▶ [What to do]
Copy the data exactly. Images are to be left out.
(Entries provided begins)
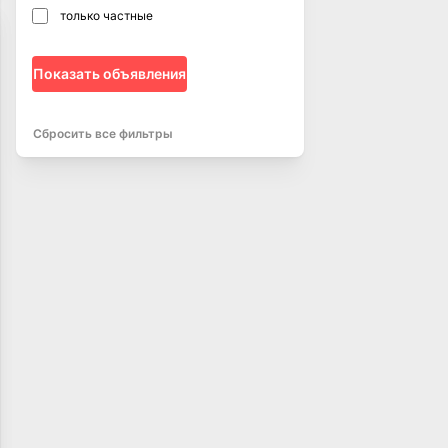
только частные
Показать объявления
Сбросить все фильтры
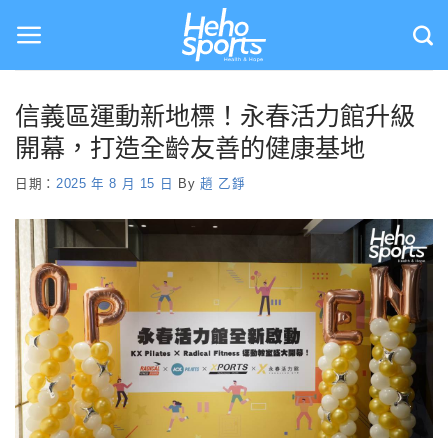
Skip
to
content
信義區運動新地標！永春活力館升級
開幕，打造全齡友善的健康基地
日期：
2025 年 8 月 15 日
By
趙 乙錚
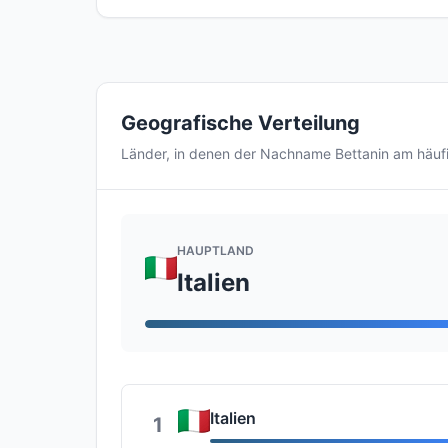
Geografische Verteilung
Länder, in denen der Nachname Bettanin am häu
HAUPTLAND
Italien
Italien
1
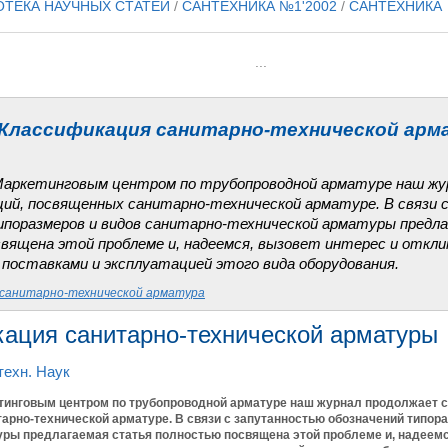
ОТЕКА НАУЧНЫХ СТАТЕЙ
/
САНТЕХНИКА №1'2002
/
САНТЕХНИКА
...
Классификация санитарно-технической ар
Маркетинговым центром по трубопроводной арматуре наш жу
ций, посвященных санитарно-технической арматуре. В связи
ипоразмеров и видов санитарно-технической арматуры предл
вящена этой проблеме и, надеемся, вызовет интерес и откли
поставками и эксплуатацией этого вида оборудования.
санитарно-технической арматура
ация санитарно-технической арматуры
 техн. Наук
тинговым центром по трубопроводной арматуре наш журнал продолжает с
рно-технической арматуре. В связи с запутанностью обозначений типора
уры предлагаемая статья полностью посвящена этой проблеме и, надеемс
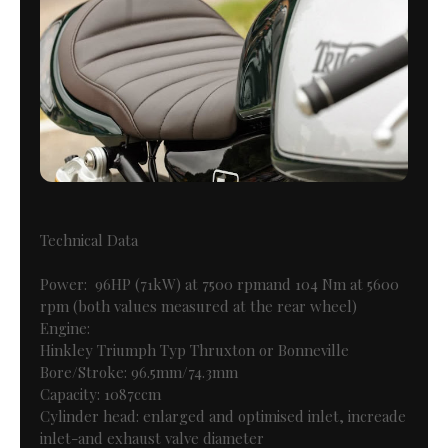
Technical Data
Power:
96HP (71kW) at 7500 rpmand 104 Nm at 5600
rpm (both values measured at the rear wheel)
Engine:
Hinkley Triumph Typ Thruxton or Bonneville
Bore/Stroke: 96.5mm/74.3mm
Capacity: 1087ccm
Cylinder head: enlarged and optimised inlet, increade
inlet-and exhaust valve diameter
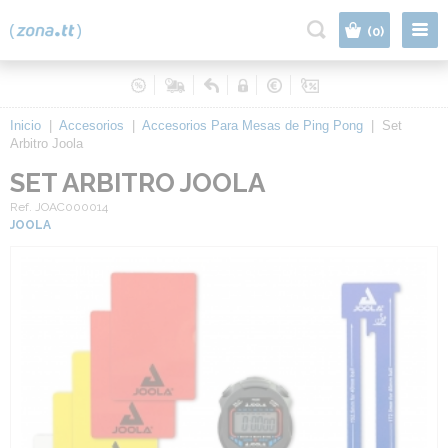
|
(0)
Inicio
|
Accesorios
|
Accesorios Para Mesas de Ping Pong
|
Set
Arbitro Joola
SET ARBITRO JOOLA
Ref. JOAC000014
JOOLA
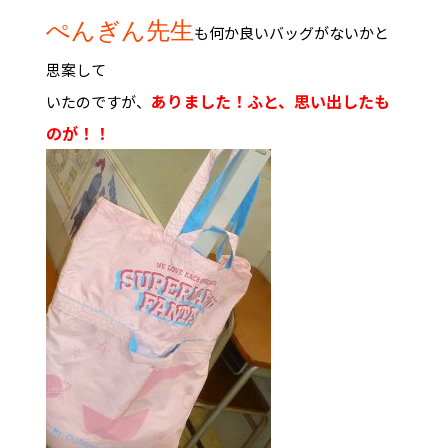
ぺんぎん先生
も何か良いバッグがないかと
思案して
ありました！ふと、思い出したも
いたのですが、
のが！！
(Entries provided ends)
▶ [Written response]
только частные
Показать объявления
Сбросить все фильтры
Skip
to
content
信義區運動新地標！永春活力館升級
開幕，打造全齡友善的健康基地
日期：
2025 年 8 月 15 日
By
趙 乙錚
Geografische Verteilung
Länder, in denen der Nachname Bettanin am häu
HAUPTLAND
Italien
Italien
1
ОТЕКА НАУЧНЫХ СТАТЕЙ
/
САНТЕХНИКА №1'2002
/
САНТЕХНИКА
...
Классификация санитарно-технической ар
Маркетинговым центром по трубопроводной арматуре наш жу
ций, посвященных санитарно-технической арматуре. В связи
ипоразмеров и видов санитарно-технической арматуры предл
вящена этой проблеме и, надеемся, вызовет интерес и откли
поставками и эксплуатацией этого вида оборудования.
санитарно-технической арматура
ация санитарно-технической арматуры
 техн. Наук
тинговым центром по трубопроводной арматуре наш журнал продолжает с
рно-технической арматуре. В связи с запутанностью обозначений типора
уры предлагаемая статья полностью посвящена этой проблеме и, надеемс
Technical Data
Power:
96HP (71kW) at 7500 rpmand 104 Nm at 5600
rpm (both values measured at the rear wheel)
Engine:
Hinkley Triumph Typ Thruxton or Bonneville
Bore/Stroke: 96.5mm/74.3mm
Capacity: 1087ccm
Cylinder head: enlarged and optimised inlet, increade
inlet-and exhaust valve diameter
|
(0)
Inicio
|
Accesorios
|
Accesorios Para Mesas de Ping Pong
|
Set
Arbitro Joola
SET ARBITRO JOOLA
Ref. JOAC000014
JOOLA
ぺんぎん先生
も何か良いバッグがないかと
思案して
ありました！ふと、思い出したも
いたのですが、
のが！！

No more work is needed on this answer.